SAS® LASR™ Analytic Server is a direct-access, NoSQL, NoMDX server that is engineered for maximum analytic performance through multithreading and distributed computing. SAS Data Integration Studio provides the following experimental High-Performance Analytics transformations for SAS LASR Analytic Servers:
  • The SAS Data in HDFS Loader transformation is used to stage data into a Hadoop cluster.
  • The SAS Data in HDFS Unloader transformation loads data from Hadoop into a SAS LASR Analytic Server.
  • The SAS LASR Analytic Server Loader transformation loads data to a SAS LASR Analytic server.
  • The SAS LASR Analytic Server Unloader transformation unloads data that has previously been loaded into a SAS LASR Analytic Server.
Source Designer wizards are used to register tables on the SAS Metadata Server. SAS Data Integration Studio provides the following experimental Source Designers for High-Performance Analytics tables:
  • The SAS Data in HDFS Source Designer enables you to register SAS tables in a Hadoop Cluster.
  • The SAS LASR Analytic Server Source Designer enables you to register SAS LASR Analytic tables.
For more information about these experimental components, contact SAS Technical Support.

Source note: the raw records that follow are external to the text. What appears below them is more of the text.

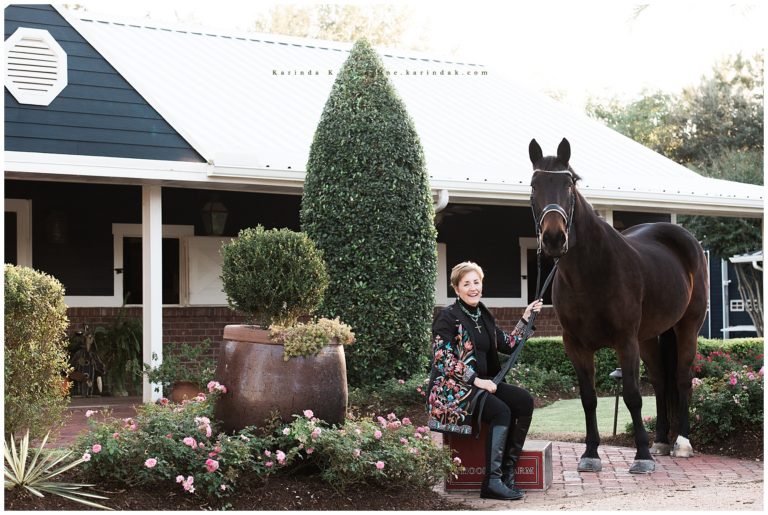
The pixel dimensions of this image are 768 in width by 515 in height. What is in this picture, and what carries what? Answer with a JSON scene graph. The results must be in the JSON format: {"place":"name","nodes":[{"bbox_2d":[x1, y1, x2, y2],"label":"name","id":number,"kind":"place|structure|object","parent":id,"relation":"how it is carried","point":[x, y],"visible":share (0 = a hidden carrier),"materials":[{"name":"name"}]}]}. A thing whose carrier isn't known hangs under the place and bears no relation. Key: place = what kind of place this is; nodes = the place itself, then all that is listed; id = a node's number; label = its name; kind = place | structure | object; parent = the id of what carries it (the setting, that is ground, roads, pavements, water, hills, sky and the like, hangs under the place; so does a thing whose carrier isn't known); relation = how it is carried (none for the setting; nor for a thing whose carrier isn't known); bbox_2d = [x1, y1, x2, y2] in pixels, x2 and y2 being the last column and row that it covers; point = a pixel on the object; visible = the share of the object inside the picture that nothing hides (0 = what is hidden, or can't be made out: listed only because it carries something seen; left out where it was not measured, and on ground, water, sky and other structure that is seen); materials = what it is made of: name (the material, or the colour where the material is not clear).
{"place":"outdoors","nodes":[
{"label":"outdoors","id":0,"kind":"place"},
{"bbox_2d":[42,395,147,447],"label":"brick patio","id":1,"kind":"structure","parent":0,"point":[117,410],"materials":[{"name":"red brick"}]},
{"bbox_2d":[69,324,106,396],"label":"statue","id":2,"kind":"object","parent":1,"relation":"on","point":[99,386],"visible":0.83,"materials":[{"name":"brown"}]},
{"bbox_2d":[88,312,140,397],"label":"fern","id":3,"kind":"object","parent":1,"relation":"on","point":[119,350],"visible":0.71,"materials":[{"name":"green plant"}]},
{"bbox_2d":[0,1,765,397],"label":"house","id":4,"kind":"structure","parent":0,"point":[54,33],"materials":[{"name":"blue paint"}]},
{"bbox_2d":[1,199,31,268],"label":"window","id":5,"kind":"structure","parent":4,"relation":"in","point":[24,219],"materials":[{"name":"white paint"}]},
{"bbox_2d":[3,27,67,105],"label":"gable vent","id":6,"kind":"object","parent":4,"relation":"attached to","point":[45,74],"visible":0.98,"materials":[{"name":"white metal"}]},
{"bbox_2d":[45,209,67,243],"label":"wall lantern","id":7,"kind":"object","parent":4,"relation":"attached to","point":[56,227],"visible":0.96,"materials":[{"name":"black"}]},
{"bbox_2d":[113,224,191,305],"label":"window","id":8,"kind":"structure","parent":4,"relation":"in","point":[175,234],"materials":[{"name":"white paint"}]},
{"bbox_2d":[185,234,233,305],"label":"shutter","id":9,"kind":"object","parent":4,"relation":"attached to","point":[212,301],"visible":0.65,"materials":[{"name":"white paint"}]},
{"bbox_2d":[200,198,228,235],"label":"lantern","id":10,"kind":"object","parent":4,"relation":"hanging from","point":[215,219],"visible":0.92,"materials":[{"name":"black metal"}]},
{"bbox_2d":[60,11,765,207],"label":"metal roof","id":11,"kind":"structure","parent":4,"relation":"on","point":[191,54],"materials":[{"name":"metal"}]},
{"bbox_2d":[434,242,446,304],"label":"window shutter","id":12,"kind":"structure","parent":4,"relation":"in","point":[442,284],"materials":[{"name":"white paint"}]},
{"bbox_2d":[434,189,448,213],"label":"downspout","id":13,"kind":"object","parent":4,"relation":"attached to","point":[441,198],"visible":0.21,"materials":[{"name":"white metal"}]},
{"bbox_2d":[519,235,555,304],"label":"window","id":14,"kind":"structure","parent":4,"relation":"in","point":[528,246],"materials":[{"name":"white paint"}]},
{"bbox_2d":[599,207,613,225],"label":"porch post","id":15,"kind":"structure","parent":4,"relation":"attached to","point":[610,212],"materials":[{"name":"white paint"}]},
{"bbox_2d":[64,0,766,108],"label":"sky","id":16,"kind":"structure","parent":0,"point":[702,54],"materials":[{"name":"white"}]},
{"bbox_2d":[528,395,657,436],"label":"lawn","id":17,"kind":"structure","parent":0,"point":[555,404],"materials":[{"name":"green plant"}]},
{"bbox_2d":[610,368,622,435],"label":"garden lamp","id":18,"kind":"object","parent":17,"relation":"on","point":[616,373],"visible":0.78,"materials":[{"name":"black metal"}]},
{"bbox_2d":[432,439,765,512],"label":"brick path","id":19,"kind":"structure","parent":0,"point":[619,479],"materials":[{"name":"red brick"}]},
{"bbox_2d":[444,433,554,491],"label":"mounting block","id":20,"kind":"object","parent":19,"relation":"on","point":[549,446],"visible":0.61,"materials":[{"name":"red wood"}]},
{"bbox_2d":[427,260,547,499],"label":"woman","id":21,"kind":"object","parent":20,"relation":"on","point":[465,334],"visible":0.95},
{"bbox_2d":[471,252,556,425],"label":"lead rope","id":22,"kind":"object","parent":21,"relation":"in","point":[507,370],"visible":0.69,"materials":[{"name":"black leather"}]},
{"bbox_2d":[529,139,706,475],"label":"horse","id":23,"kind":"object","parent":19,"relation":"on","point":[633,254],"visible":0.97},
{"bbox_2d":[531,173,576,256],"label":"bridle","id":24,"kind":"object","parent":23,"relation":"on","point":[564,173],"visible":0.6,"materials":[{"name":"leather"}]},
{"bbox_2d":[701,248,763,337],"label":"blue shed","id":25,"kind":"structure","parent":0,"point":[717,271],"materials":[{"name":"blue paint"}]},
{"bbox_2d":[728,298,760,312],"label":"window","id":26,"kind":"structure","parent":25,"relation":"in","point":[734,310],"materials":[{"name":"white paint"}]},
{"label":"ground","id":27,"kind":"structure","parent":0},
{"bbox_2d":[2,265,70,442],"label":"shrub","id":28,"kind":"object","parent":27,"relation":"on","point":[44,317],"visible":0.97,"materials":[{"name":"green plant"}]},
{"bbox_2d":[142,184,162,406],"label":"porch post","id":29,"kind":"object","parent":27,"relation":"on","point":[158,313],"visible":0.83,"materials":[{"name":"white paint"}]},
{"bbox_2d":[169,381,201,401],"label":"terracotta pot","id":30,"kind":"object","parent":27,"relation":"on","point":[188,386],"visible":0.64,"materials":[{"name":"ceramic"}]},
{"bbox_2d":[144,341,215,390],"label":"potted plant","id":31,"kind":"object","parent":30,"relation":"in","point":[163,377],"visible":0.78,"materials":[{"name":"green plant"}]},
{"bbox_2d":[0,473,454,512],"label":"garden bed","id":32,"kind":"object","parent":27,"relation":"on","point":[310,494],"visible":0.52,"materials":[{"name":"brown soil"}]},
{"bbox_2d":[2,430,109,505],"label":"yucca plant","id":33,"kind":"object","parent":32,"relation":"on","point":[20,463],"visible":0.96,"materials":[{"name":"green plant"}]},
{"bbox_2d":[69,385,290,498],"label":"rose bush","id":34,"kind":"object","parent":32,"relation":"on","point":[155,460],"visible":0.94,"materials":[{"name":"plant"}]},
{"bbox_2d":[214,323,348,434],"label":"large pot","id":35,"kind":"object","parent":32,"relation":"on","point":[254,350],"visible":0.8,"materials":[{"name":"brown ceramic"}]},
{"bbox_2d":[220,226,329,327],"label":"round shrub","id":36,"kind":"object","parent":35,"relation":"in","point":[280,245],"visible":0.98,"materials":[{"name":"green plant"}]},
{"bbox_2d":[267,317,355,359],"label":"trailing plant","id":37,"kind":"object","parent":35,"relation":"in","point":[317,334],"visible":0.88,"materials":[{"name":"green plant"}]},
{"bbox_2d":[268,410,464,492],"label":"rose bush","id":38,"kind":"object","parent":32,"relation":"on","point":[380,461],"visible":0.96,"materials":[{"name":"plant"}]},
{"bbox_2d":[251,1,427,48],"label":"tree","id":39,"kind":"object","parent":27,"relation":"on","point":[322,26],"visible":0.22,"materials":[{"name":"plant"}]},
{"bbox_2d":[301,38,438,387],"label":"conical shrub","id":40,"kind":"object","parent":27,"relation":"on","point":[338,280],"visible":0.93,"materials":[{"name":"green plant"}]},
{"bbox_2d":[349,375,429,414],"label":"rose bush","id":41,"kind":"object","parent":27,"relation":"on","point":[406,395],"visible":0.66,"materials":[{"name":"plant"}]},
{"bbox_2d":[500,361,575,398],"label":"shrub","id":42,"kind":"object","parent":27,"relation":"on","point":[528,383],"visible":0.68,"materials":[{"name":"green plant"}]},
{"bbox_2d":[513,336,767,392],"label":"hedge","id":43,"kind":"object","parent":27,"relation":"on","point":[552,352],"visible":0.31,"materials":[{"name":"green plant"}]},
{"bbox_2d":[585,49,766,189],"label":"tree","id":44,"kind":"object","parent":27,"relation":"on","point":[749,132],"visible":0.41,"materials":[{"name":"green plant"}]},
{"bbox_2d":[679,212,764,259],"label":"tree","id":45,"kind":"object","parent":27,"relation":"on","point":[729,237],"visible":0.29,"materials":[{"name":"green plant"}]},
{"bbox_2d":[686,355,766,442],"label":"rose bush","id":46,"kind":"object","parent":27,"relation":"on","point":[743,397],"visible":0.85,"materials":[{"name":"plant"}]},
{"bbox_2d":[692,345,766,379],"label":"rose bush","id":47,"kind":"object","parent":27,"relation":"on","point":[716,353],"visible":0.56,"materials":[{"name":"red plant"}]},
{"bbox_2d":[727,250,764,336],"label":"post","id":48,"kind":"object","parent":27,"relation":"on","point":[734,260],"visible":0.62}
]}

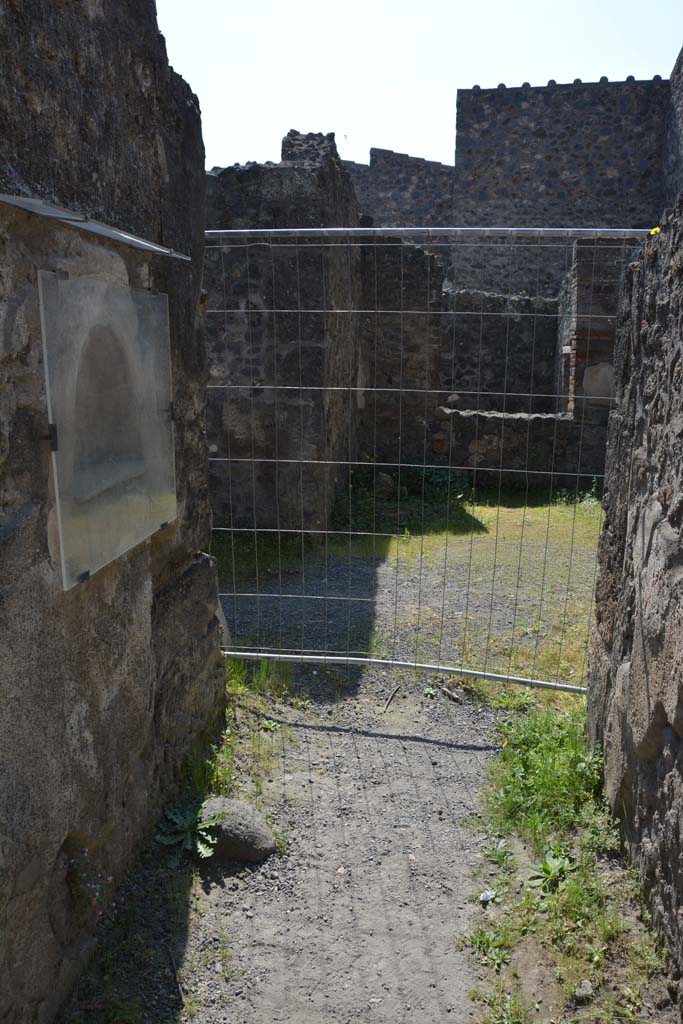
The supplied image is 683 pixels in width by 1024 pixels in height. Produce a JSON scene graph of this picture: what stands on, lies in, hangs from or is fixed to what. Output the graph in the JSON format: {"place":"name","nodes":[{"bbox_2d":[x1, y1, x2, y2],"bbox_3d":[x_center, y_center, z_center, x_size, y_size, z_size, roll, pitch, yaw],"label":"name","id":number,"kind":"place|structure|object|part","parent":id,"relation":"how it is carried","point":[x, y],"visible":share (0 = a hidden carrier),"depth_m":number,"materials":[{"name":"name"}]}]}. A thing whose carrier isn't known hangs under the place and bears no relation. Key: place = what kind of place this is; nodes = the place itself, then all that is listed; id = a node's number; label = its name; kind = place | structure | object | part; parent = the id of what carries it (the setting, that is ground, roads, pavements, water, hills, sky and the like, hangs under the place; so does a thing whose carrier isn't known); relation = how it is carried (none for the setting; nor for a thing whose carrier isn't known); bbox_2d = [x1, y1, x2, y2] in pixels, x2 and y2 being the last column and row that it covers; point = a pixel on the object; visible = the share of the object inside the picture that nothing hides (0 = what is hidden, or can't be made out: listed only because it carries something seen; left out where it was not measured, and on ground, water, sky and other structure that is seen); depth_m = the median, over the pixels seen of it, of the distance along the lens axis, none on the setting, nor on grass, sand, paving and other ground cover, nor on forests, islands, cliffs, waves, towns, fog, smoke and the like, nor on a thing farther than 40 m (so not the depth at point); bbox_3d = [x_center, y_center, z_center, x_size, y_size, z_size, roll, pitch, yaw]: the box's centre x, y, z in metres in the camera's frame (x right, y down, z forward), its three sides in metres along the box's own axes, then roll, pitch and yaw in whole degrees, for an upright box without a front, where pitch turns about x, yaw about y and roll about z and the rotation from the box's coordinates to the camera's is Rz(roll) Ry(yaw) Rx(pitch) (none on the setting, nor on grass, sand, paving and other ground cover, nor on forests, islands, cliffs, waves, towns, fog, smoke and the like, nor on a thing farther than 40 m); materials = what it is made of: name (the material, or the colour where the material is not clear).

New Business Rules Transformation

The Business Rules transformation enables you use the business rule flow packages that are created in SAS® Business Rules Manager in the context of a SAS Data Integration Studio job. You can import business rule flows, specify flow versions, map source table columns to required input columns, and set business rule options.
The Business Rules transformation enables you to map your source data and output data into and out of the rules package. Then, the SAS Data Integration Studio job applies the rules to your data as it is run. When you run a job that includes a rules package, statistics are collected, such as the number of rules that were triggered, and the number of invalid and valid data record values. You can use this information to further refine your data as it flows through your transformation logic.

Other New Features

Here are some of the most notable enhancements included in this release:
Support for SQL Server user-defined functions (UDFs) enables you to import UDFs for models registered through Model Manager for supported databases that include DB2, Teradata, and Netezza. You can also import native UDFs from Oracle, DB2, and Teradata. After the UDFs are imported, you can access them on the Functions tab of the Expression Builder window.
Performance enhancements for the SCD Type 2 Loader transform include the following:
  • the ability to use character-based columns for change tracking
  • an option to create an index on the permanent cross reference table
  • an option to specify the SPD server update technique
  • an option to sort target table records before creating the temporary cross reference table
In the past, if you selected Toolsthen selectOptionsthen selectData Quality tab and changed the DQ Setup Location, the new location could not be applied to data quality transformations in existing jobs. Now, if you change the global DQ Setup Location, you have the option to apply the new location to data quality transformations in existing jobs. To apply the global DQ Setup Location to a transformation, click the Reset DQ Setup Location button on the appropriate tab, such as the Standardization tab for the Apply Lookup Standardization transformation. The following data quality transformations support this option: Apply Lookup Standardization transformations, Standardize with Definition transformations, and Create Match Codes transformations.
A new Federation Server Source Designer enables you to register data sources that are available through a DataFlux® Federation Server. You can then access these data sources in a SAS Data Integration Studio job.
Direct lookup using a hash object in the Data Validation transformation is now supported.